|| ||"Rafael J. Wysocki" <firstname.lastname@example.org>|
|| ||Pavel Machek <email@example.com>|
|| ||[RFC][PATCH 0/6] swsusp: rework swap handling|
|| ||Sat, 29 Oct 2005 21:58:10 +0200|
|| ||LKML <firstname.lastname@example.org>, email@example.com|
The following series of patches divides swsusp into two functionally
- the snapshot-handling part responsible for creating and populating
the snapshot-related data structure which is the list of page backup
entries aka pagedir,
- the swap-handling part responsible for writing the snapshot data to
and reading it from swap.
On suspend the snapshot-handling part creates the system snapshot
and makes the data stored in the snapshot available to the swap-handling
part via an interface function allowing it to transfer the data as
a series of consecutive data pages, in a specific order. The swap-handling
part writes the data pages to a swap partition is such a way that they
can be read in exactly the same order in which they have been saved.
On resume the snapshot-handling part is invoked by the swap-handling
part to create the pagedir. Then, the swap-handling part is allowed to
send it, with the help of an interface function, data pages that are used
to populate the snapshot data structure. It is assumed that the data
pages will be sent in the same order in which they have been received
by the swap-handling part on suspend. Finally, the system state (from
before suspend) is restored by the snaphot-handling part from the
data structure handled by it.
From the point of view of the swap-handling part, the contents of the
data pages provided by the snapshot-handling do not matter at all.
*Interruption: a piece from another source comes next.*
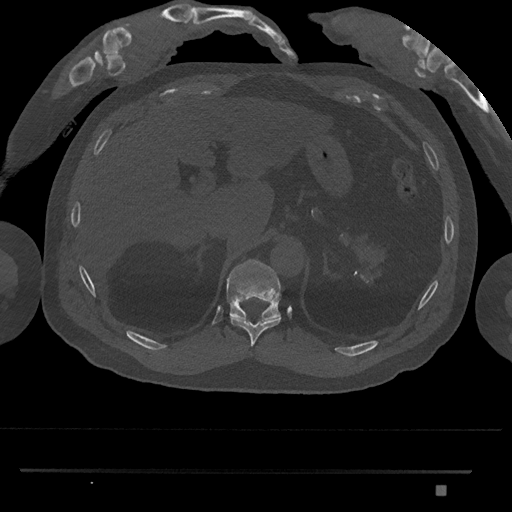
CT including the spine, one axial slice; slice 976 of 1134 in the series (ordered by position); 120 kVp; bone window (W 1800 / L 400 HU); 0.5 mm slice thickness; 512 × 512 image matrix, field of view 429 × 429 mm. Male patient, age 65 years. Case-level facts recorded for this patient, not image findings: primary cancer: prostate.
Structures marked on this image (semi-automatically segmented with operator editing):
- T10 vertebra: bounding box (x1, y1, x2, y2) in pixels: (230, 317, 281, 347)
- T11 vertebra: (226, 259, 281, 319)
It handles each data page in the same way without analyzing its
contents and the snapshot-handling part is responsible for recognizing
the metadata and using them as appropriate. Consequently, in principle
the swap-handling part can be replaced with a user-space process and
the interface functions used in transferring data between the two parts
of swsusp can be replaced with a relatively simple kernel-user interface
in the future.
The approach used in this series of patches has some additional benefits:
1) the size of the pagedir is reduced by 1/4 which causes some more memory to
be available on resume,
2) the amount of metadata written to swap is reduced by 3/4,
3) the artificial limitation on the pagedir size, imposed by the size of the
swsusp_info structure, is lifted,
4) the size of swsusp_info structure is reduced so it can be merged with the
swsusp_header structure in the future,
5) the swap-handling part does not use any global variables related to the
snapshot data structure,
6) the __nosavedata variables are almost eliminated (on x86-64 the last of them
is the in_suspend variable).
I have divided the changes into some more or less logical steps for clarity.
Although the code has been designed as proof-of-concept, it is functional
and has been tested on x86-64, except for the cryptographic functionality
and error paths.
For your convenience the patches are available from:
I will very much appreciate any comments, remarks and suggestions.